I suppose that will work if there is only one of each device.
 
#6
Who wrote that? They clearly have no concept of the use and consequences of the subject equipment! In a previous life, my company had a huge problem where a screw plug gauge - very def. not 'adjustable' - was badly worn through its repeated use in less than 12 months.....the rejects and other issues that gauge caused led to a major revision of our calibration system and we calibrated everything on a (very conventional) 12 month basis.

No, without data, no-one should be recommending such a large period......
 

BradM

Staff member
Admin
#8
Who wrote that? They clearly have no concept of the use and consequences of the subject equipment! In a previous life, my company had a huge problem where a screw plug gauge - very def. not 'adjustable' - was badly worn through its repeated use in less than 12 months.....the rejects and other issues that gauge caused led to a major revision of our calibration system and we calibrated everything on a (very conventional) 12 month basis.

No, without data, no-one should be recommending such a large period......
My thoughts exactly.... Big sirens were going off in my head when I read this. Yes... that's beside the usual voices and noises in my head.:lmao:

I'm going to borrow Jim's post a bit and state that why bother calibrating at all, if you are sure nothing ever changes?

1. You need data to back up the assertion. Saying, if you have been calibrating it and have evidence there is no problems, that's one thing. But it sure seems risky to just summarily make such estimations. The data will show stability in the device, and thus would require less verifications.

2. It would amaze you at the different things that can occur. Pins get worn spots on them, thermocouples drift, temperature controllers that have been "programmed" by operators :lmao:, etc. If you are not periodically checking your equipment, you are not going to pick these things up.

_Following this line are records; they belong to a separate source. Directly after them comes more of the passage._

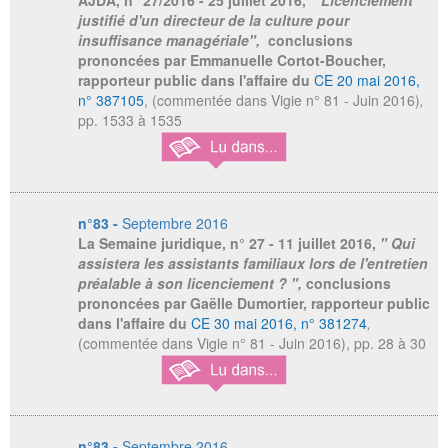
AJDA
, n° 27/2016 - 25 juillet 2016,
" Licenciement
justifié d'un directeur de la culture pour
insuffisance managériale",
conclusions
prononcées par Emmanuelle Cortot-Boucher,
rapporteur public dans l'affaire du
CE 20 mai 2016,
n° 387105
, (commentée dans Vigie n° 81 - Juin 2016)
,
pp. 1533 à 1535
n°83 -
Septembre 2016
La Semaine juridique,
n° 27 - 11 juillet 2016,
" Qui
assistera les assistants familiaux lors de l'entretien
préalable à son licenciement ? ",
conclusions
prononcées par Gaëlle Dumortier, rapporteur public
dans l'affaire du
CE 30 mai 2016, n° 381274
,
(commentée dans Vigie n° 81 - Juin 2016), pp. 28 à 30
n°83 -
Septembre 2016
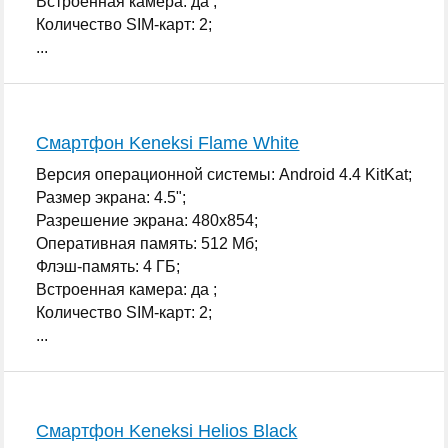
Встроенная камера: да ;
Количество SIM-карт: 2;
...
Смартфон Keneksi Flame White
Версия операционной системы: Android 4.4 KitKat;
Размер экрана: 4.5";
Разрешение экрана: 480x854;
Оперативная память: 512 Мб;
Флэш-память: 4 ГБ;
Встроенная камера: да ;
Количество SIM-карт: 2;
...
Смартфон Keneksi Helios Black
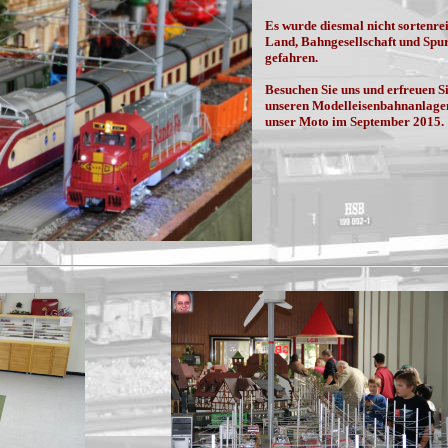
Es wurde diesmal nicht sortenre
Land, Bahngesellschaft und Spu
gefahren.
Besuchen Sie uns und erfreuen Si
unseren Modelleisenbahnanlage
unser Moto im September 2015.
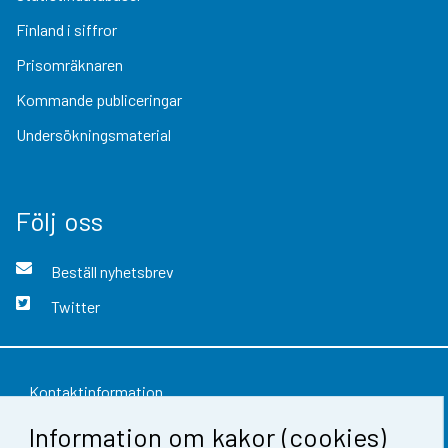
Finland i siffror
Prisomräknaren
Kommande publiceringar
Undersökningsmaterial
Följ oss
Beställ nyhetsbrev
Twitter
Kontaktinformation
Information om kakor (cookies)
Respons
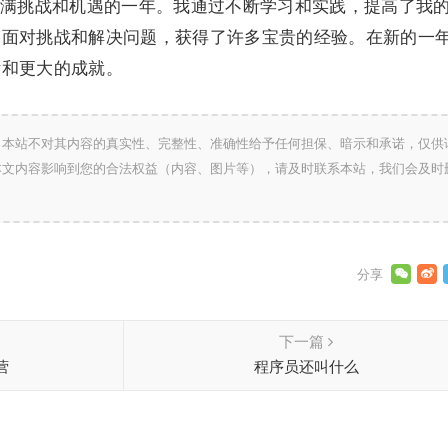
满挑战和机遇的一年。我通过不断学习和实践，提高了我
过面对挑战和解决问题，获得了许多宝贵的经验。在新的一
标和更大的成就。
，本站不对其内容的真实性、完整性、准确性给予任何担保、暗示和承诺，仅供
本文内容影响到您的合法权益（内容、图片等），请及时联系本站，我们会及时
下一篇
营
程序员还叫什么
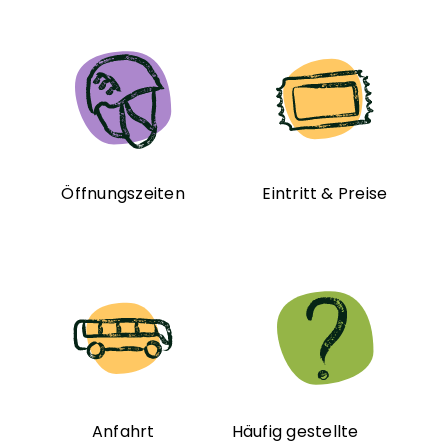
Öffnungszeiten
Eintritt & Preise
Anfahrt
Häufig gestellte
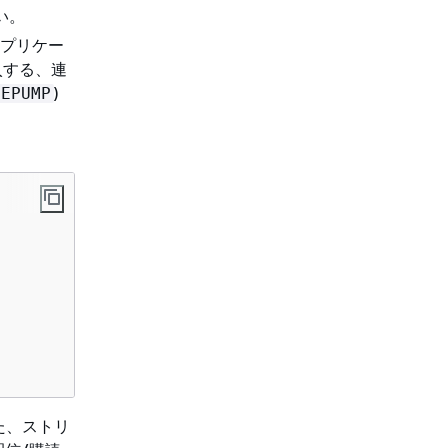
い。
アプリケー
入する、連
)
LEPUMP
た、ストリ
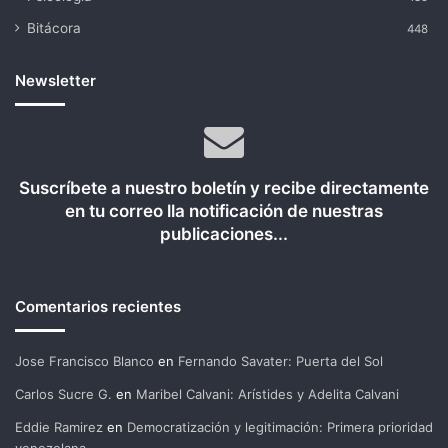
Bitácora
448
Newsletter
Suscríbete a nuestro boletín y recibe directamente
en tu correo lla notificación de nuestras
publicaciones...
Comentarios recientes
Jose Francisco Blanco
en
Fernando Savater: Puerta del Sol
Carlos Sucre G.
en
Maribel Calvani: Arístides y Adelita Calvani
Eddie Ramirez
en
Democratización y legitimación: Primera prioridad
venezolana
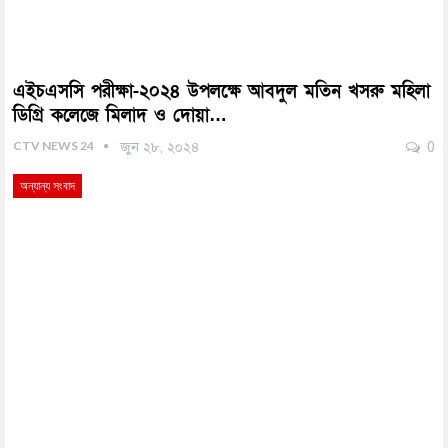
এইচএসসি পরীক্ষা-২০২৪ উপলক্ষে আবদুল মতিন খসরু মহিলা
ডিগ্রি কলেজে মিলাদ ও দোয়া…
CTV NEWS 24
জুন ২৮, ২০২৪
0
অন্যান্য সংবাদ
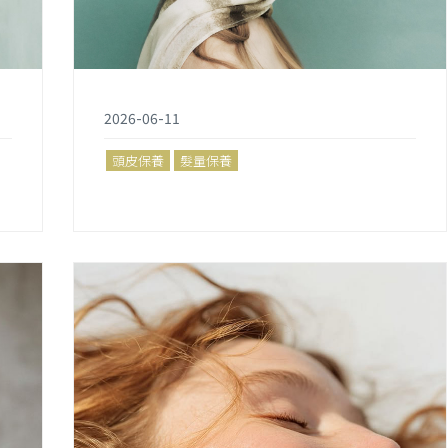
2026-06-11
頭皮保養
髮量保養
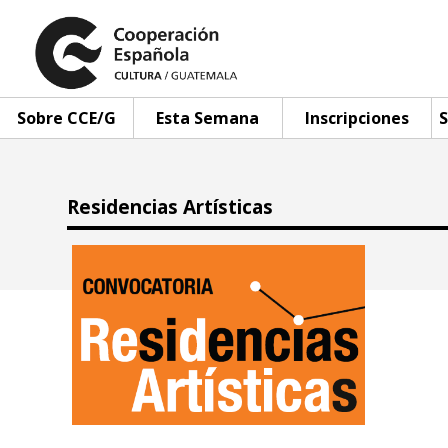
Sobre CCE/G
Esta Semana
Inscripciones
S
Residencias Artísticas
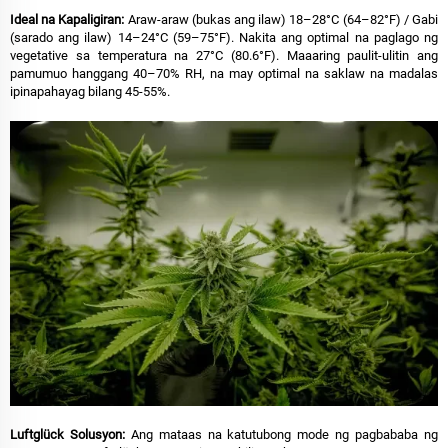
Ideal na Kapaligiran:
Araw-araw (bukas ang ilaw) 18–28°C (64–82°F) / Gabi
(sarado ang ilaw) 14–24°C (59–75°F). Nakita ang optimal na paglago ng
vegetative sa temperatura na 27°C (80.6°F). Maaaring paulit-ulitin ang
pamumuo hanggang 40–70% RH, na may optimal na saklaw na madalas
ipinapahayag bilang 45-55%.
Luftglück Solusyon:
Ang mataas na katutubong mode ng pagbababa ng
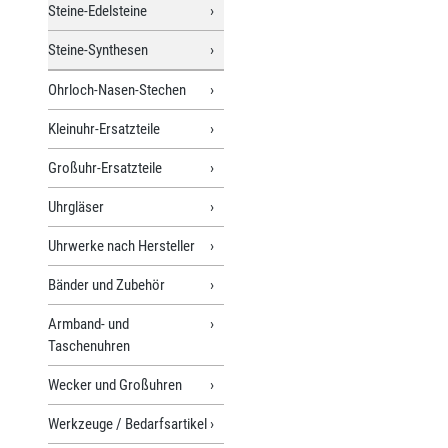
Steine-Edelsteine
Steine-Synthesen
Ohrloch-Nasen-Stechen
Kleinuhr-Ersatzteile
Großuhr-Ersatzteile
Uhrgläser
Uhrwerke nach Hersteller
Bänder und Zubehör
Armband- und
Taschenuhren
Wecker und Großuhren
Werkzeuge / Bedarfsartikel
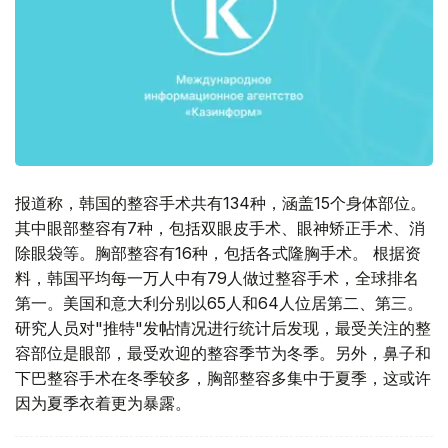
报道称，韩国的整容手术共有134种，涵盖15个身体部位。
其中眼部整容有7种，包括双眼皮手术、眼神矫正手术、消
除眼袋等。胸部整容有16种，包括各式隆胸手术。 根据资
料，韩国平均每一万人中有79人做过整容手术，全球排名
第一。美国和意大利分别以65人和64人位居第二、第三。
研究人员对"推特"发帖情况进行统计后发现，最受关注的整
容部位是眼部，最受欢迎的整容季节为冬季。另外，鼻子和
下巴整容手术在冬季较多，胸部整容多集中于夏季，这或许
因为夏季衣着更为暴露。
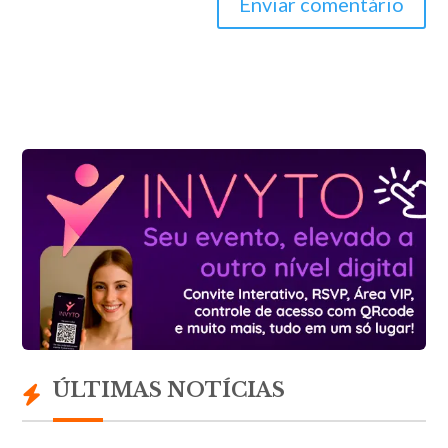
Enviar comentário
ÚLTIMAS NOTÍCIAS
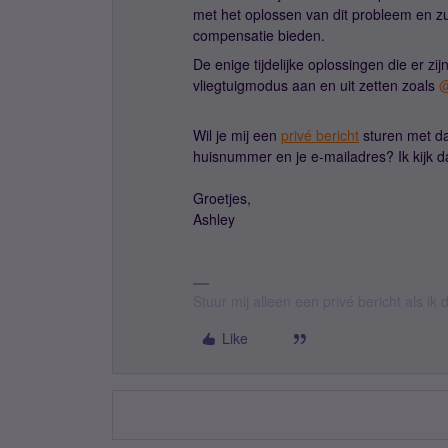
met het oplossen van dit probleem en z
compensatie bieden.
De enige tijdelijke oplossingen die er zij
vliegtuigmodus aan en uit zetten zoals
@
Wil je mij een
privé bericht
sturen met da
huisnummer en je e-mailadres? Ik kijk 
Groetjes,
Ashley
Stuur mij alleen een privé bericht als i
Like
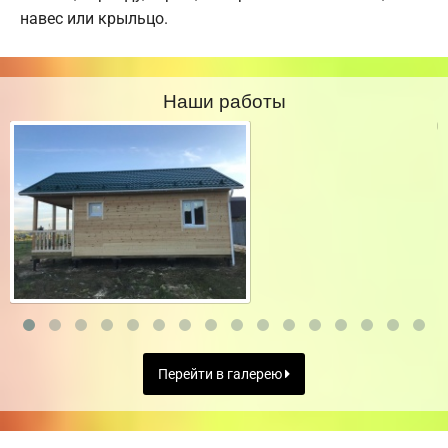
навес или крыльцо.
Наши работы
Перейти в галерею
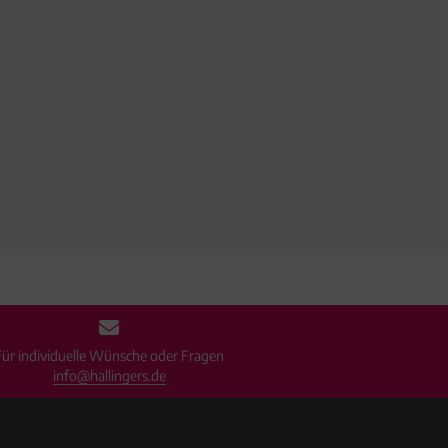
Für individuelle Wünsche oder Fragen
info@hallingers.de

Just because something is not adjustable does not mean its accuracy cannot deviate.
 

bobdoering

Stop X-bar/R Madness!!
Trusted
#9
2. It would amaze you at the different things that can occur. Pins get worn spots on them, thermocouples drift, temperature controllers that have been "programmed" by operators :lmao:, etc. If you are not periodically checking your equipment, you are not going to pick these things up.
That is exactly correct. One of the points I emphasize in my metrology classes is when you measure something (with a contact gage), you change both the item you are gaging and the gage itself. Even if it is a molecule at at a time...it happens. How much? It depends (of course.) But, it is up to you to prove how much - a part of the point of calibration.
 
5

56flh

#10
I'm kind of in the same situation as indicated in the above posts.

We have a well established ISO 9001 QMS at the machining location of our company with all gages and measuring equipment calibrated and entered into a software package that does a good job of tracking calibration intervals etc. of the 3000+ items that are calibrated (including gage pins annually). Gage pins and gages are calibrated utilizing a Pratt and Whitney super mic and visual examination.

I am trying to establish requirements for calibration in our fabrication location where tolerances are more in the +/- 1/16 range compared to the precision required in the machining environment. We serial numbered and entered all tape measures into our software and established review frequency for these devices since they are subject to wear from use. I am questioning what to do about squares, protractors, radius gages, etc that that are not as prone to wear. I have been considering establishing a review frequency to check for dings, imperfections or damage that could effect function of the device and labeling as "QA Approved" and tracking with the calibration software.

Does this sound like a workable solution?